Nous devons être présents sur la scène européenne et internationale où se discutent des questions importantes liées au développement des technologies de l'information. Nous voulons, avec nos partenaires européens, un débat plus ouvert, plus multipolaire. D'abord, parce que si Internet a été un temps développé surtout aux États-Unis, c'est désormais un réseau véritablement universel . les questions que pose son développement nous concernent pleinement. Ensuite, parce que les Européens, et singulièrement les Français, ont une expérience déjà ancienne du développement des technologies et des réseaux d'information. Je pense, par exemple, à la protection des données personnelles dans leur utilisation informatique, qui constitue un vrai problème aux États-Unis quand notre cadre législatif offre de vraies garanties à nos concitoyens. Le Secrétaire d'État à l'Industrie Christian Pierret a défendu la position française à la conférence de l'OCDE à Ottawa. Nous avons à cette occasion identifié plusieurs conditions pour créer la confiance des utilisateurs dans le commerce électronique. Mais je suis convaincu que c'est à travers notre expression européenne que pourra s'affirmer dans les meilleures conditions la défense de notre conception de la régulation d'Internet.
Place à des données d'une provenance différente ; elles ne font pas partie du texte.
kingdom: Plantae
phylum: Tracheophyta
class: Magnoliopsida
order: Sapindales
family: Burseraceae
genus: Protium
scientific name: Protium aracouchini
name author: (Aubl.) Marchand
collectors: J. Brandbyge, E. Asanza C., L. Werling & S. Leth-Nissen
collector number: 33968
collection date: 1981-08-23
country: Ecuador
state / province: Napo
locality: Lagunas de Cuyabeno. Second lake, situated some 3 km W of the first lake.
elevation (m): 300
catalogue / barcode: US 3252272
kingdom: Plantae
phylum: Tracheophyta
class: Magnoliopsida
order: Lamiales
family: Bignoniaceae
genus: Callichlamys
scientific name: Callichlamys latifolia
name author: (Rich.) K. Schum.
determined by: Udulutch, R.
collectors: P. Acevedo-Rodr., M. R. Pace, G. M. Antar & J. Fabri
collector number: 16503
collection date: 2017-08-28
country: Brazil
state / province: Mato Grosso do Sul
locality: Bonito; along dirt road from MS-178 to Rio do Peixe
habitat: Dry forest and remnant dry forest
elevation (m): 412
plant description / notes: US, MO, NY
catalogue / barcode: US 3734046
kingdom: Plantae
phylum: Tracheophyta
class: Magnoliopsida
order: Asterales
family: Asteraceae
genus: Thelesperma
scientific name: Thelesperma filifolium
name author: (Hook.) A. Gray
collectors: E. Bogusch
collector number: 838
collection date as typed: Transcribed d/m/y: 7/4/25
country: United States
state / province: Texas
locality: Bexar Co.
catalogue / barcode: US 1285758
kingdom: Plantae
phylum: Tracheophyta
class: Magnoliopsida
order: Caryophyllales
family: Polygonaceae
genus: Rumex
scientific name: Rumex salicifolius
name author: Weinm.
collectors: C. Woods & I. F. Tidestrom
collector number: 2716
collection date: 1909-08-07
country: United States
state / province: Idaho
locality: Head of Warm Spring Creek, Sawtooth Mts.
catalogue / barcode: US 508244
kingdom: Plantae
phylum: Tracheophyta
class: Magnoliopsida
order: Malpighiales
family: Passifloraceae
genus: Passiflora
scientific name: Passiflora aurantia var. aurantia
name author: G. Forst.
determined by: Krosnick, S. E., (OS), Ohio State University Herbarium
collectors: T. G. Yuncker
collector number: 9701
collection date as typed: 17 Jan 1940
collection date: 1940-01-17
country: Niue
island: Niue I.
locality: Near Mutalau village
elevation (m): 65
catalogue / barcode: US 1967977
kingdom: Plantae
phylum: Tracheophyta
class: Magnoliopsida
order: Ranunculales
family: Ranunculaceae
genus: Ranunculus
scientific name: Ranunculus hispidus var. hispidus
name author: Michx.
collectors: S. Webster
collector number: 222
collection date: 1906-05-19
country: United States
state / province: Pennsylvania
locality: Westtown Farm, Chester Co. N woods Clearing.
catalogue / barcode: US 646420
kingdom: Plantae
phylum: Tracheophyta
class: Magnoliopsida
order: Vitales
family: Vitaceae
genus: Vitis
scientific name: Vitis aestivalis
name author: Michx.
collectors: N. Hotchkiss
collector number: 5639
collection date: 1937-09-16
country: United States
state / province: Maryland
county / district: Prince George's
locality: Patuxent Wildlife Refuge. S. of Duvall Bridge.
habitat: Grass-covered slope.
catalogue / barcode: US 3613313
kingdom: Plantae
En conclusion je voudrais vous rappeler que le 19 mars j'annoncerai les résultats du concours des " eLectrophées, trophées des espoirs du commerce électronique ", car pour réaliser toutes les potentialités du commerce électronique, il faut des hommes et des femmes qui prennent des risques et innovent. Ces entrepreneurs du commerce électronique, nous devons les distinguer car ils sont autant de sources du fleuve de la croissance. Ce concours a donc pour objet d'identifier des PME, sélectionnées dans toute la France, qui ont à leur actif des réalisations dans le domaine du commerce électronique (outils matériels ou logiciels tournés vers les échanges électroniques, nouvelles formes de commercialisation, services d'intermédiation). Au 4 février 1999, plus d'une centaine de projets ont été identifiés. Une vingtaine de nominés seront réunis à Paris à l'occasion de la Fête de l'Internet, le 19 mars prochain, pour y présenter leurs réalisations devant un parterre d'investisseurs, de partenaires potentiels, d'experts et de journalistes. Trois prix seront remis par moi à l'issue de cette journée de présentation. J'espère vous retrouver à cette occasion.
Le travail n'est pas terminé. Il faut entretenir cette dynamique mise en place entre les secteurs public et privé par Francis Lorentz. J'estime indispensable d'inscrire dans la durée l'acquis des travaux de la mission commerce électronique et de la pratique de concertation, de réflexion et d'action qui s'est engagée.